━━ Material provided
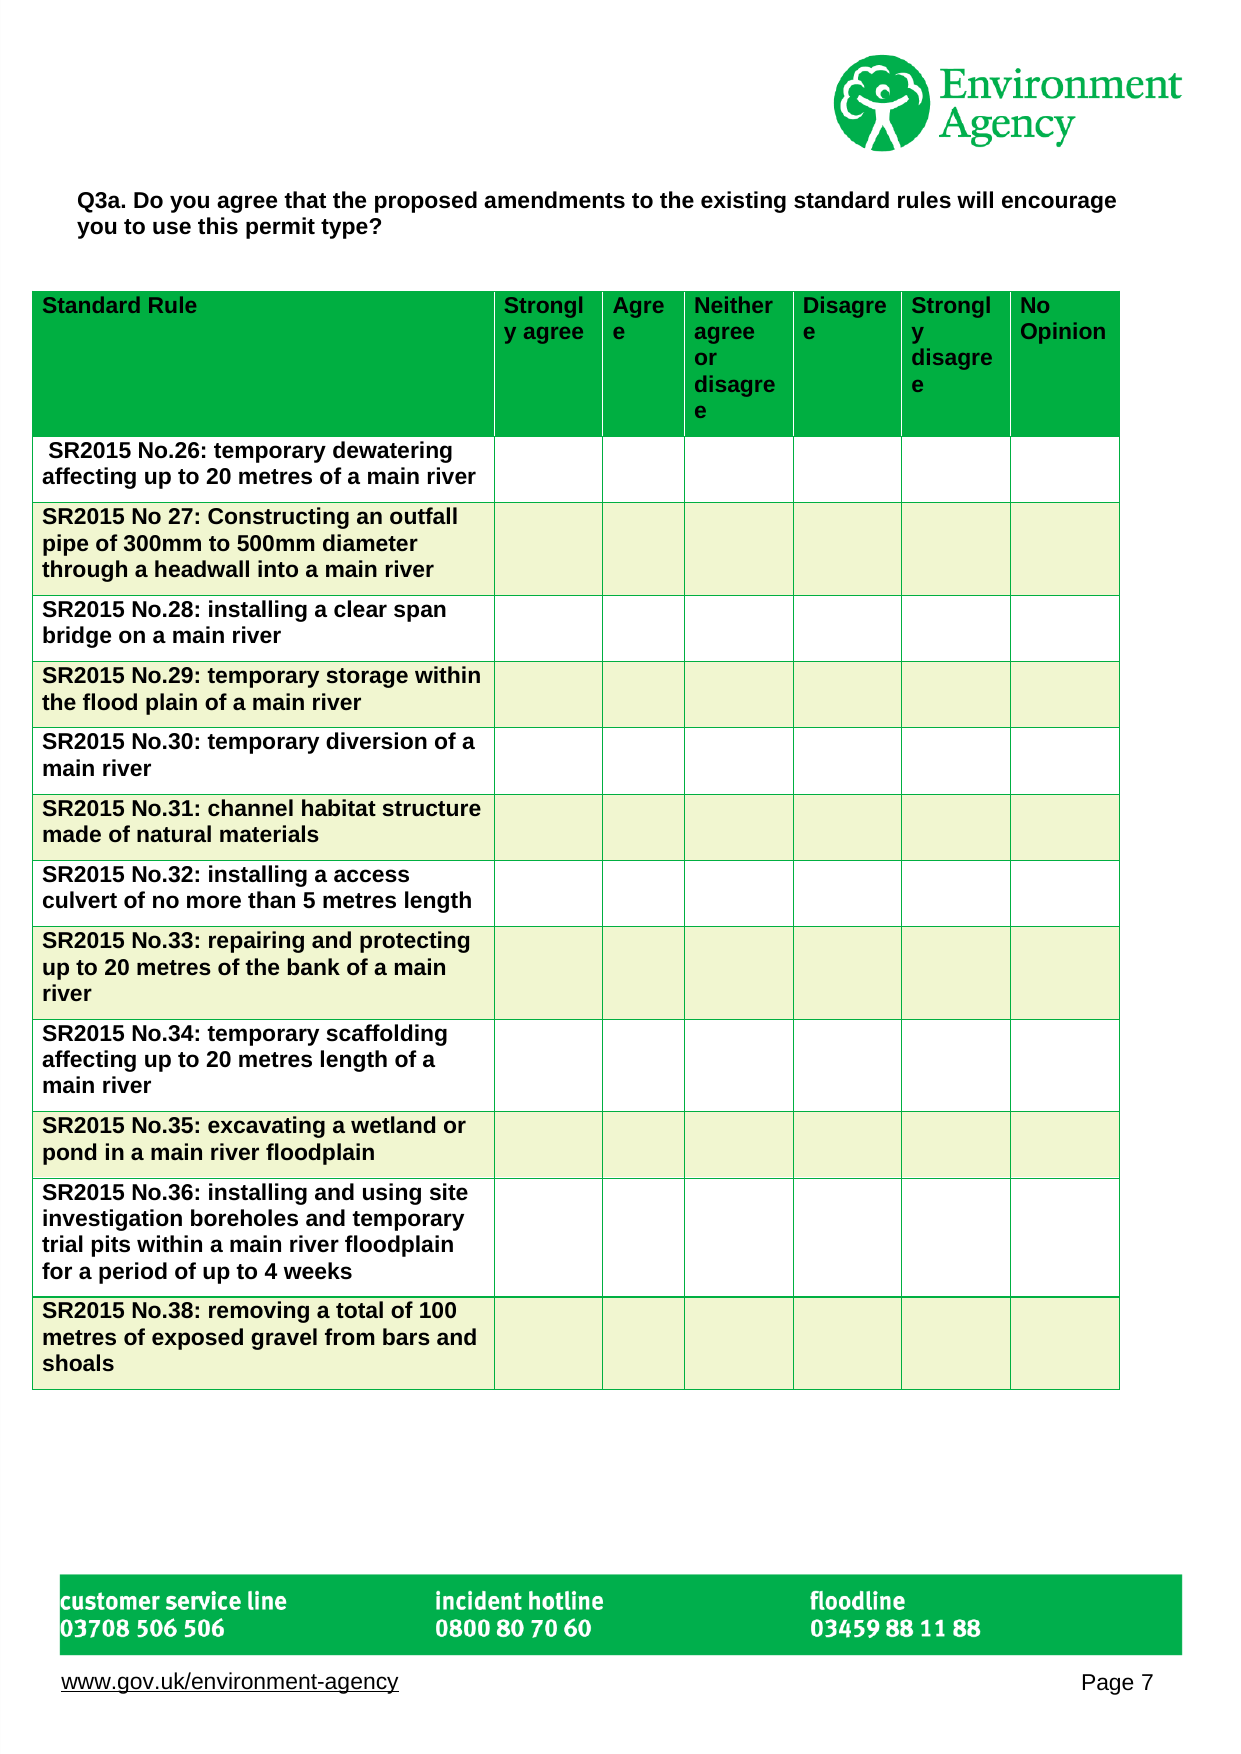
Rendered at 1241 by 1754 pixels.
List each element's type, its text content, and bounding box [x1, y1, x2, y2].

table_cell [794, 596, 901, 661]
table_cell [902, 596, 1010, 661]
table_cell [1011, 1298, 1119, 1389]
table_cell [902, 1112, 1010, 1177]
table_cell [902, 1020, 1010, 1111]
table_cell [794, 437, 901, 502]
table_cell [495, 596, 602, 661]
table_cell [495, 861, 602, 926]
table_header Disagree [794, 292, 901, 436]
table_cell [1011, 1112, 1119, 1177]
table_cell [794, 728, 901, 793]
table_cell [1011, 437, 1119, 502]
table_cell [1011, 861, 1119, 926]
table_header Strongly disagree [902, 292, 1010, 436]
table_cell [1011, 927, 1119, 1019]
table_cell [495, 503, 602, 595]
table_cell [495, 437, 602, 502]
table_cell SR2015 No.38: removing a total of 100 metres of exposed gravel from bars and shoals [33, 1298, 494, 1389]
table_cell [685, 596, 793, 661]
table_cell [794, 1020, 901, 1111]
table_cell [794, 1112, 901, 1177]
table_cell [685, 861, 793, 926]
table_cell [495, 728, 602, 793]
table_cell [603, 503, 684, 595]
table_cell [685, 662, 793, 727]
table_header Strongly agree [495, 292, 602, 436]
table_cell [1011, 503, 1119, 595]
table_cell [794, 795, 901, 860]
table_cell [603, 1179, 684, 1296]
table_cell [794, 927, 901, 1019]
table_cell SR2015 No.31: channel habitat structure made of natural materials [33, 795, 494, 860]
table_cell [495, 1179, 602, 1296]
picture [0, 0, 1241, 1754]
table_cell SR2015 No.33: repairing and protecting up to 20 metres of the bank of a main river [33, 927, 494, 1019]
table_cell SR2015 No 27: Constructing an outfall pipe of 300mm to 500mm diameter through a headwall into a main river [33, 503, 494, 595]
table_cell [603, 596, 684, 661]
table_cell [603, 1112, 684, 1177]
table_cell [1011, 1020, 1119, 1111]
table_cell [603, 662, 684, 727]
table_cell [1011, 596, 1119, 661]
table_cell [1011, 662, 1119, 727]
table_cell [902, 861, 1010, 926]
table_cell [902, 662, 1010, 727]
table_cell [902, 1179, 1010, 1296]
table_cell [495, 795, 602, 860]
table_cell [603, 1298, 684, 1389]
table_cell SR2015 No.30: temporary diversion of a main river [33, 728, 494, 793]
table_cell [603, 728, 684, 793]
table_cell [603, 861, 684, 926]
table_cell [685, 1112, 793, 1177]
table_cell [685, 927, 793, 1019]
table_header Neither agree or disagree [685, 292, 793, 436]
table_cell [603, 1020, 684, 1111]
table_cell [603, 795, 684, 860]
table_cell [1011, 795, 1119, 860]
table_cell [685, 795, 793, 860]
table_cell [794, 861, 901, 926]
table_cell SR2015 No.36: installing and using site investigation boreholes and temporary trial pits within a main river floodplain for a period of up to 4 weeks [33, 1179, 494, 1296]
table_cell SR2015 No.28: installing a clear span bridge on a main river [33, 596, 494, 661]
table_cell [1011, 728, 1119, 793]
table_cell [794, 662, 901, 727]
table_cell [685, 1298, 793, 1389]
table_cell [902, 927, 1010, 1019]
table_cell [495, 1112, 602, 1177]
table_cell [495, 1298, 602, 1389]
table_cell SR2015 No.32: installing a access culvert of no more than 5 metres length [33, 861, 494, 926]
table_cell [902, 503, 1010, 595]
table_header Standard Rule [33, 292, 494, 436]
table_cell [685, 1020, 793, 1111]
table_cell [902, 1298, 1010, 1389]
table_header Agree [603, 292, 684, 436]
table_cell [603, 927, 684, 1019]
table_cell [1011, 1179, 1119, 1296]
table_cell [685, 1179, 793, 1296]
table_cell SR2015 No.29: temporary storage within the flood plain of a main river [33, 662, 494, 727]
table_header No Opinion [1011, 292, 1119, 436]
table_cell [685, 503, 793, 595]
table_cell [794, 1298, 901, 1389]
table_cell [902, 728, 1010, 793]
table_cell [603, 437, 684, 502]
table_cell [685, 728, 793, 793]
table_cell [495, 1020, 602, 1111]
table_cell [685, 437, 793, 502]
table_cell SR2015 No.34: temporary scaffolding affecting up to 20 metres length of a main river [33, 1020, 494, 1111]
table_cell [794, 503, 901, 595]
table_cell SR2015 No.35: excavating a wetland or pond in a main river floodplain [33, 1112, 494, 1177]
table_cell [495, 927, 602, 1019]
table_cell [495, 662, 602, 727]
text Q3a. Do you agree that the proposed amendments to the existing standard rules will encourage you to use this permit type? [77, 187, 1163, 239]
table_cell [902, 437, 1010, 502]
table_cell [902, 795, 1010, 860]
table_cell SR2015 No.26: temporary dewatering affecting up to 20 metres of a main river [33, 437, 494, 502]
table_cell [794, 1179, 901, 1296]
━━━━
━━ Material provided
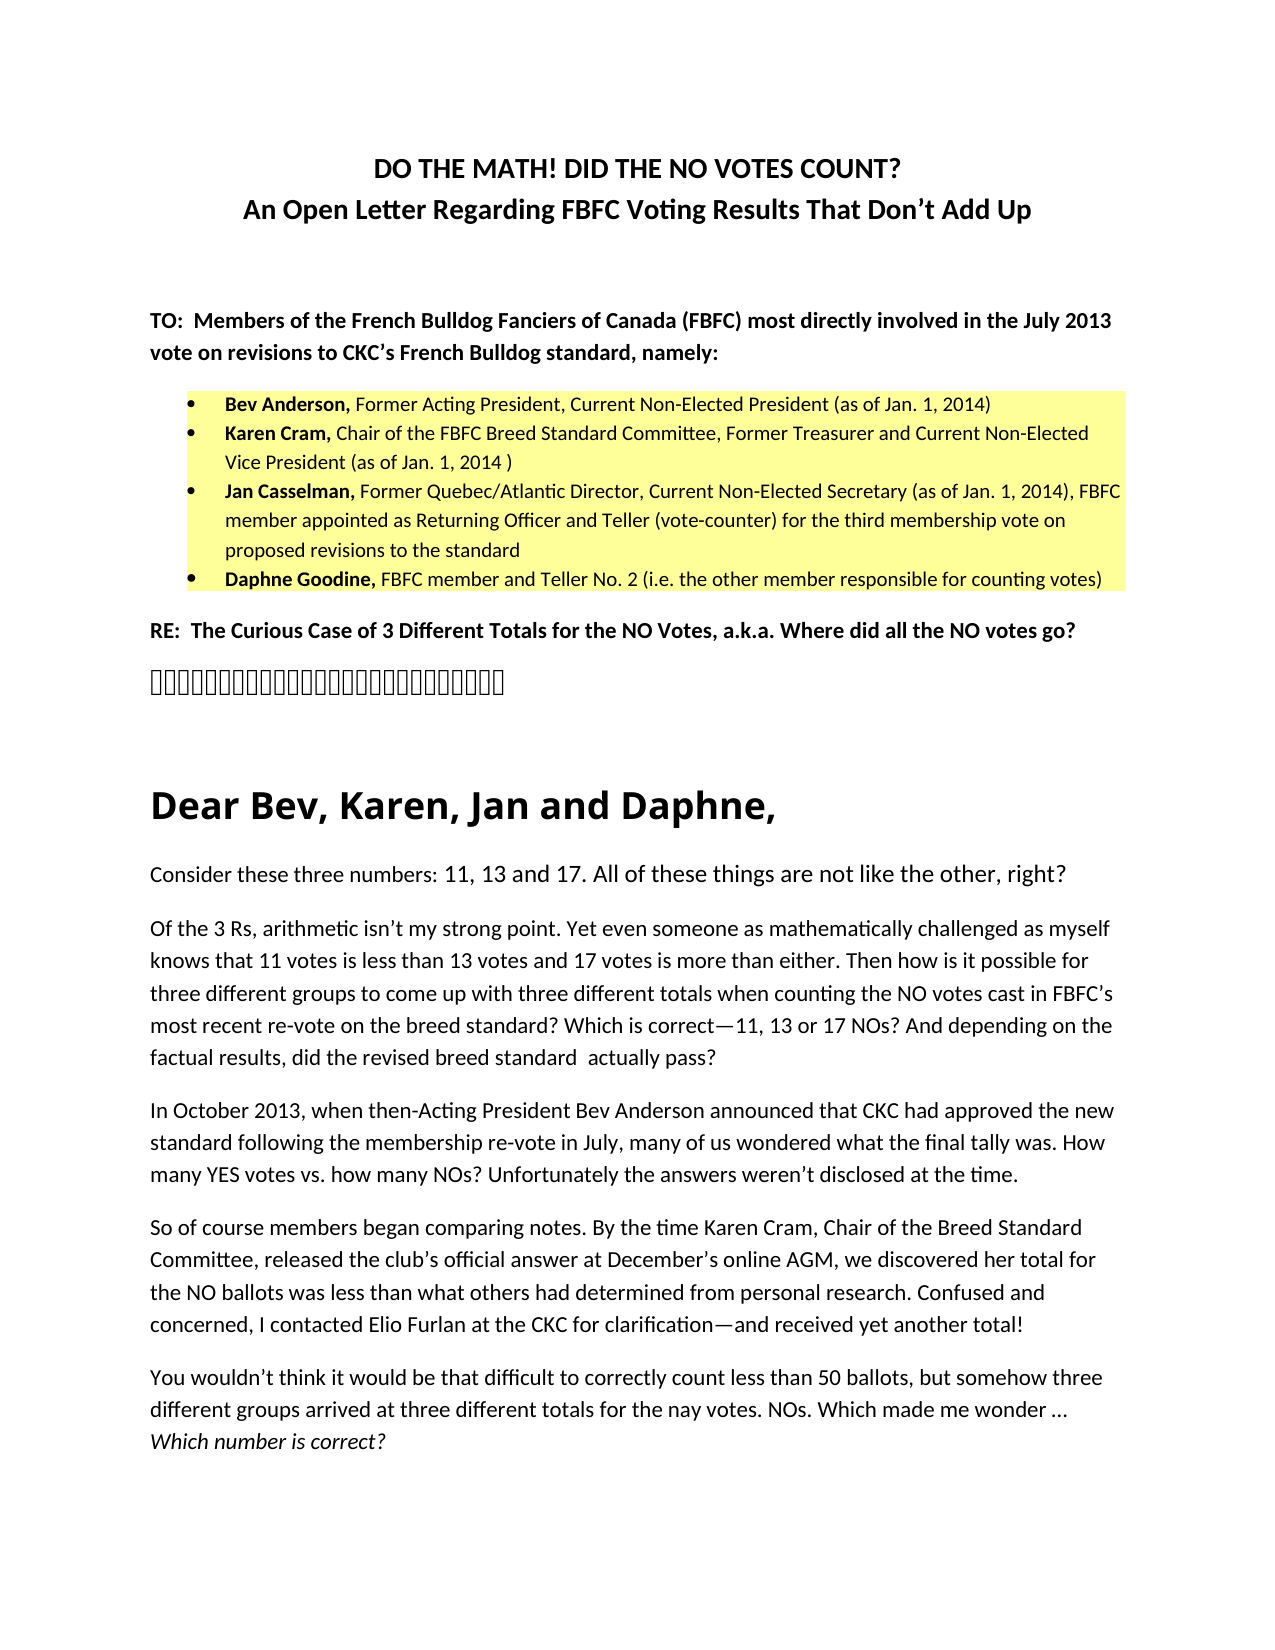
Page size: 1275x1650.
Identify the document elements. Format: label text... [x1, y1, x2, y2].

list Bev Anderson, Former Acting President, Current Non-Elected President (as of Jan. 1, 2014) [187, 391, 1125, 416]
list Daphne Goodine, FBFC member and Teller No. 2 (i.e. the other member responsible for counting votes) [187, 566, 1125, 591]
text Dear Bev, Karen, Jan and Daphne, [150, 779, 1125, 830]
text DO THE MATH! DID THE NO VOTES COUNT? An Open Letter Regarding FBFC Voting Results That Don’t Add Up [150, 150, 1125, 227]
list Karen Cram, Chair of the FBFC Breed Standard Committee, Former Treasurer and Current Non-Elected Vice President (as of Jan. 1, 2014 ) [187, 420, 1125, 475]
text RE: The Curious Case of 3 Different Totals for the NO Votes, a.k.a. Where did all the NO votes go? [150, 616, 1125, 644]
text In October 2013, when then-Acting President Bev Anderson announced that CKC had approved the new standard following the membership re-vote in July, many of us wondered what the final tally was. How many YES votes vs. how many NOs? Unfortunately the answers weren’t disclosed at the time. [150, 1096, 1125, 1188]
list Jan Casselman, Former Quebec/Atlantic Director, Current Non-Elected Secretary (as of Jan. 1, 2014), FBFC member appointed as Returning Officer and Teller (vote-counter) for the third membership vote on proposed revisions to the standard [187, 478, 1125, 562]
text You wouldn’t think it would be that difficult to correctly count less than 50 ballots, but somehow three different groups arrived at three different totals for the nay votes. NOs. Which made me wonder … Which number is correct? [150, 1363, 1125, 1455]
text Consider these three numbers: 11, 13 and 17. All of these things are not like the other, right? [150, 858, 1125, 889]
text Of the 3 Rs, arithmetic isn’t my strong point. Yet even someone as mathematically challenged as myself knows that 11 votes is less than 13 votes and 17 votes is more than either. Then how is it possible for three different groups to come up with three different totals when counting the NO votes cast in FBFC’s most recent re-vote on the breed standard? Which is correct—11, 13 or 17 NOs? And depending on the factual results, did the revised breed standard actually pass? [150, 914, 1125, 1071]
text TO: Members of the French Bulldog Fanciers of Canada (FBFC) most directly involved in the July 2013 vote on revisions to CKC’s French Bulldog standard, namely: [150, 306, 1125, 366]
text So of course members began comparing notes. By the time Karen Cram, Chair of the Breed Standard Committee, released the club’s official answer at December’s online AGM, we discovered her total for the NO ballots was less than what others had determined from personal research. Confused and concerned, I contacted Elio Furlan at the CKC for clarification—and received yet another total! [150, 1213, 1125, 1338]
━━━━
━━ Material provided
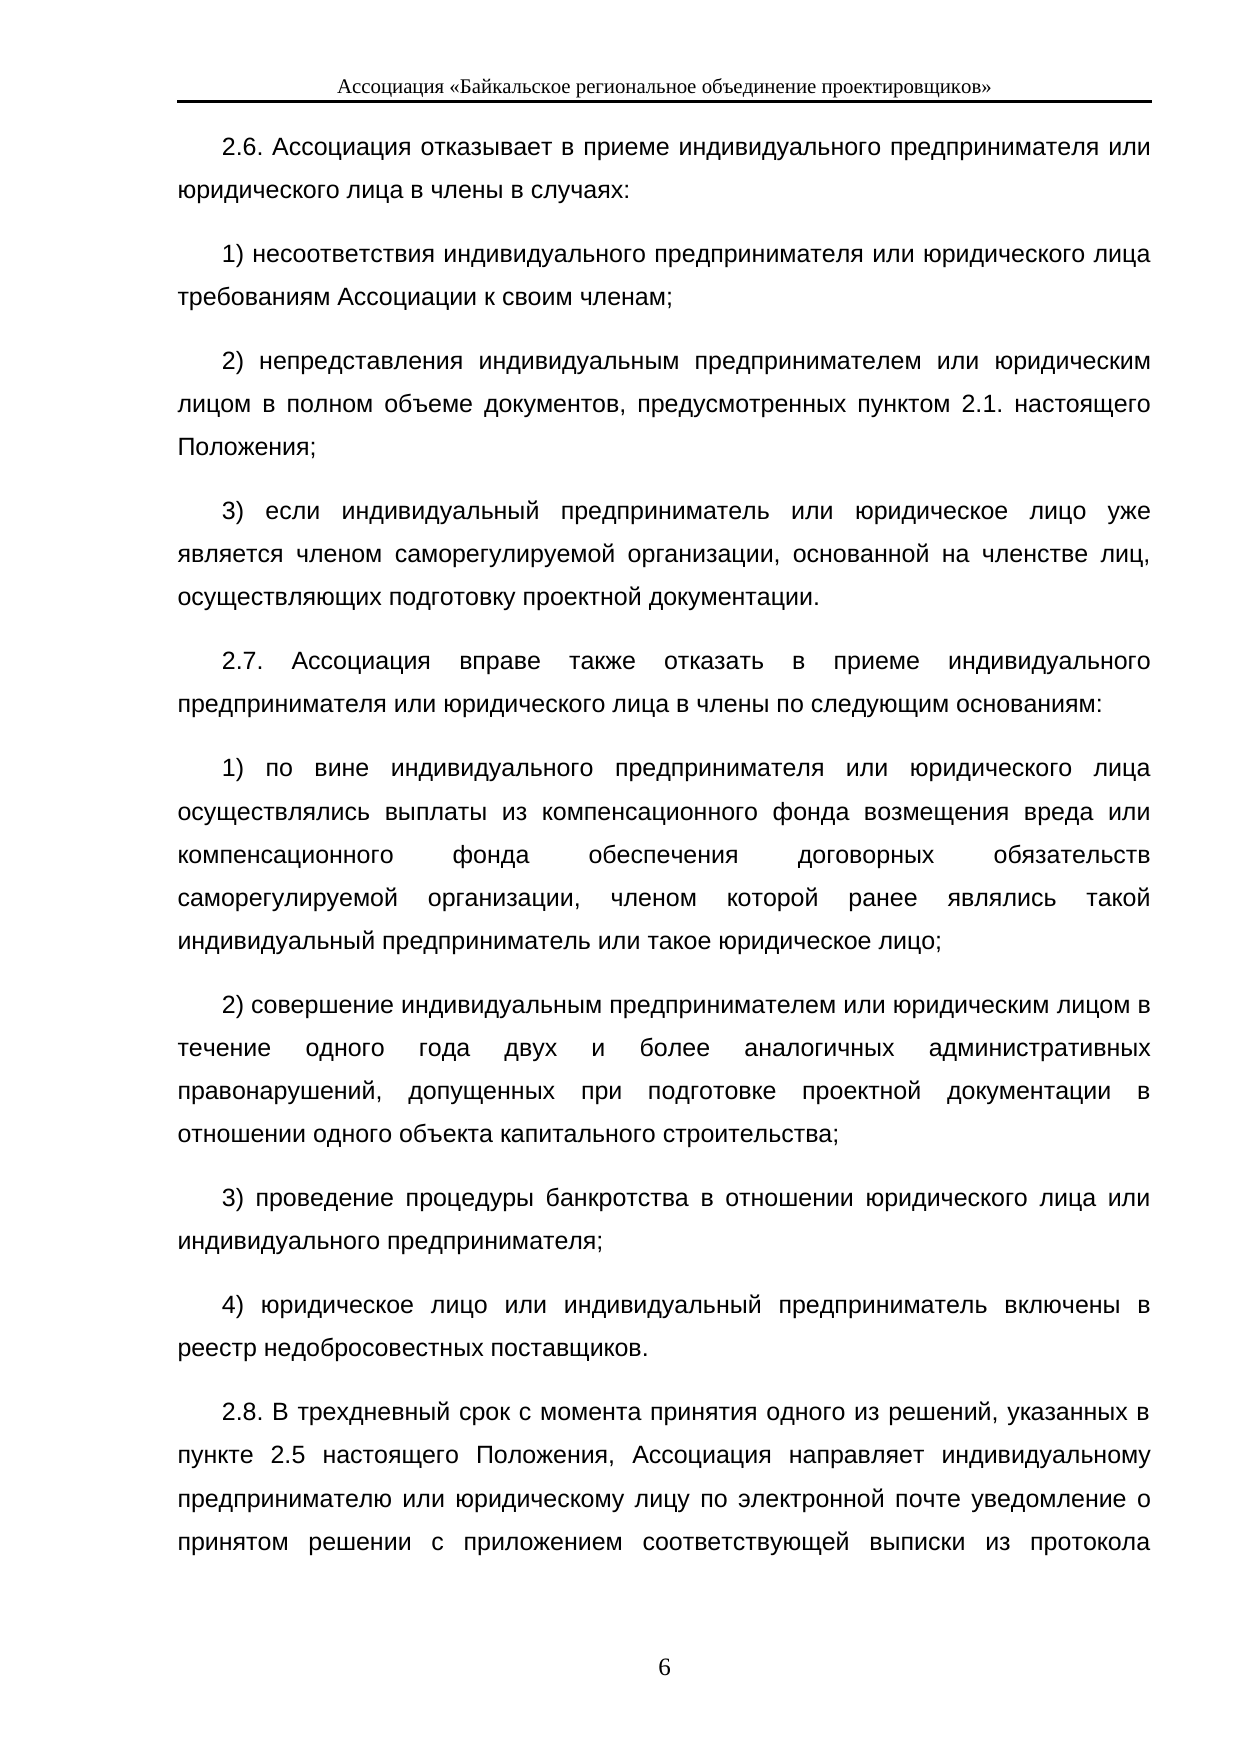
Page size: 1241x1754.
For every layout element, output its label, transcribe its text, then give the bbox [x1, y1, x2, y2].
━━━━
▶ [Instructions to follow]: Reproduce each line of the material containing the word "size".

▶ [Task output]:
Page size: 1275x1650.
Page size: 1241x1754.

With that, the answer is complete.